LITTLE ROCK — Passage of a ballot issue that would legalize marijuana for medical use in the state could lead to “marijuana vending machines,” an opponent of the proposal claimed Tuesday, a charge the measure’s supporters denied.
Jerry Cox, leader of the Family Council Action Committee, said he recently learned that one of the ways marijuana is dispensed to patients in California is through dispensing machines. He questioned whether similar machines would be set up in Arkansas if voters approve the Arkansas Medical Marijuana Act, also known as Issue 5.

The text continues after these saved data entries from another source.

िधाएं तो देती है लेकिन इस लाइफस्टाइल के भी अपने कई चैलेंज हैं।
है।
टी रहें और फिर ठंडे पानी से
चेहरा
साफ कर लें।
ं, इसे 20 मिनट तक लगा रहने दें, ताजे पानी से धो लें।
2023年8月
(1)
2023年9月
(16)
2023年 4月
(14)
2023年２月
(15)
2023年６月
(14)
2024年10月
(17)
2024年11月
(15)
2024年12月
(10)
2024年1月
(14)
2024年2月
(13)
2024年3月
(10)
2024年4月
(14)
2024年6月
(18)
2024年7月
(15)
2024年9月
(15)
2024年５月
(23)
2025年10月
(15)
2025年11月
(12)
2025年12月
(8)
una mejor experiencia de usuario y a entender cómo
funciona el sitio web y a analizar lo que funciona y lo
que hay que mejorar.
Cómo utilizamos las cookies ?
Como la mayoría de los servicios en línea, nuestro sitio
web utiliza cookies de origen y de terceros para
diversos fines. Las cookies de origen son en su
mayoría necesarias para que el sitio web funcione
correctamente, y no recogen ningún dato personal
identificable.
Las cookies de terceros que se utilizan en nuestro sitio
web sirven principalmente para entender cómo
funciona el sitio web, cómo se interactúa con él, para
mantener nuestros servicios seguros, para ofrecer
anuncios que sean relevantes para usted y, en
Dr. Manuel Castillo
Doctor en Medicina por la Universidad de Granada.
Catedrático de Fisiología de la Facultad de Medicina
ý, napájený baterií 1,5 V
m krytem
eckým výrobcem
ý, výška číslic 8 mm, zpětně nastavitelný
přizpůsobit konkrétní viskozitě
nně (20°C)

“It’s just yet another way to put more marijuana in the hands of the public. These machines … don’t run 8 to 5. They run 24/7,” Cox said during a state Capitol news conference, standing next to a cardboard cutout of a marijuana dispensing machine like those used in parts of California.
A large marijuana leaf on the cutout apparently was added by the Family Council. Cox acknowledged that there is no language in the proposal allowing marijuana to be dispensed through machines, but he said the proposal does not prohibit the machines either.
“If the act doesn’t prohibit it, then we have to assume that it’s allowed,” he said.
Chris Kell, spokesman for the group sponsoring the measure, Arkansas for Compassionate Care, said Cox’s claim is “simply not true.”
“That’s like saying because we didn’t exclude cocaine, we’re going to be selling cocaine,” he said.
Kell said the 8,700-word proposal on Arkansas’ general election ballot is “nothing like” California’s four-sentence law on medical marijuana.
Under Arkansas’ ballot proposal, marijuana could be dispensed at no more than 30 dispensaries, and only to people with certain specific health conditions, he said.
The initiative calls for the state Health Department to establish rules and regulations governing marijuana transactions. Kell said he did not believe the Health Department would approve dispensing machines like those in California, but if it did, the machines would not increase access to marijuana beyond patients who are approved to use it.
The machines in California are only allowed at marijuana dispensaries and require a security-coded patient ID card to operate, he said.
Cox provided reporters with a copy of a letter from state Sens. Jeremy Hutchinson, R-Little Rock, and Johnny Key, R-Mountain Home, asking Attorney General Dustin McDaniel for an opinion on whether Issue 5 would allow marijuana to be dispensed to patients through machines.
McDaniel said later Tuesday he would not issue an opinion on a measure that is before voters. Also Tuesday, Arkansas for Compassionate Care held a news conference in Fayetteville to announce that a coalition of 12 clergy members from across the state has formed to support Issue 5.
“I am proud to be among the faith leaders who have endorsed the use of medical marijuana by seriously ill patients,” the Rev. Howard Gordon, minister emeritus at First Presbyterian Church in Little Rock, said in a news release.
“We are compassionate people by nature, and Issue 5, at its core, is about compassion. Arkansans must look beyond the scare tactics used by opponents of the measure and appreciate that there are less fortunate members of society who truly need marijuana to alleviate their suffering,” Gordon said.
A coalition of Arkansas doctors has formed to oppose the proposed initiated act. Other groups opposing the measure include the Arkansas Sheriffs’ Association, Arkansas Association of Chiefs of Police and Arkansas Pharmacists Association.